Custom Models¶

OG-Learn allows you to use any model that follows the scikit-learn interface.

Custom HV Model¶

Any model with fit(X, y) and predict(X) methods can be used as an HV model:

from og_learn import OGModel
from sklearn.ensemble import GradientBoostingRegressor

# Create custom HV model
custom_hv = GradientBoostingRegressor(
    n_estimators=200,
    max_depth=5,
    learning_rate=0.1
)

# Use in OGModel
model = OGModel(
    hv=custom_hv,  # Pass model instance
    lv='mlp',
    oscillation=0.05,
    sampling_alpha=0.1
)

model.fit(X_train, y_train, density=density_train)

Custom LV Model¶

For custom LV models, you need to implement a class with fit() and predict() methods:

import torch
import torch.nn as nn
from og_learn import OGModel

class CustomMLP:
    def __init__(self, input_dim, hidden_dims=[128, 64]):
        self.input_dim = input_dim
        self.hidden_dims = hidden_dims
        self.model = None

    def _build_model(self):
        layers = []
        prev_dim = self.input_dim
        for dim in self.hidden_dims:
            layers.extend([
                nn.Linear(prev_dim, dim),
                nn.ReLU(),
                nn.Dropout(0.2)
            ])
            prev_dim = dim
        layers.append(nn.Linear(prev_dim, 1))
        return nn.Sequential(*layers)

    def fit(self, X, y, epochs=100, **kwargs):
        self.model = self._build_model()
        # Training logic here...
        return self

    def predict(self, X):
        self.model.eval()
        with torch.no_grad():
            X_tensor = torch.FloatTensor(X)
            return self.model(X_tensor).numpy().flatten()

# Use custom LV model
custom_lv = CustomMLP(input_dim=X_train.shape[1])
model = OGModel(
    hv='lightgbm',
    lv=custom_lv,  # Pass model instance
    oscillation=0.05
)

Using OG Core Functions Directly¶

For maximum flexibility, use the core OG functions:

from og_learn.og_core import (
    initialize_OG_componment,
    generate_OG_componment
)

# Stage 1: Initialize and fit HV model
hv_model = initialize_OG_componment(X_train, y_train, model_type='lightgbm')

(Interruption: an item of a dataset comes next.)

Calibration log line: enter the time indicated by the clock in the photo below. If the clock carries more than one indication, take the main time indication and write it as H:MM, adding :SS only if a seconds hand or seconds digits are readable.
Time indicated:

# Generate pseudo-labels with density-aware sampling
X_pseudo, y_pseudo = generate_OG_componment(
    X_train, y_train,
    density=density_train,
    hv_model=hv_model,
    oscillation=0.05,
    sampling_alpha=0.1
)

# Stage 2: Train your own LV model on pseudo-labels
from sklearn.neural_network import MLPRegressor

lv_model = MLPRegressor(hidden_layer_sizes=(256, 128, 64))
lv_model.fit(X_pseudo, y_pseudo)

# Predict
predictions = lv_model.predict(X_test)

Hybrid Approaches¶

Combine preset and custom models:

from og_learn import OGModel
from og_learn.presets import get_hv_model
from catboost import CatBoostRegressor

# Custom CatBoost with specific parameters
custom_catboost = CatBoostRegressor(
    iterations=1000,
    depth=10,
    learning_rate=0.03,
    l2_leaf_reg=5,
    verbose=False
)

# Use with preset LV model
model = OGModel(
    hv=custom_catboost,
    lv='resnet',
    oscillation=0.03,
    sampling_alpha=0.15
)

model.fit(X_train, y_train, density=density_train, epochs=150)

Tips for Custom Models¶

HV Model Requirements

Must have fit(X, y) method
Must have predict(X) method
Should be capable of learning local patterns (tree-based models work well)

LV Model Requirements

Must have fit(X, y, ...) method
Must have predict(X) method
For full OG integration, implement OG_componment support in fit()

Avoid

Linear models as HV (won't capture local patterns)
Very complex models as LV (defeats the purpose of generalization)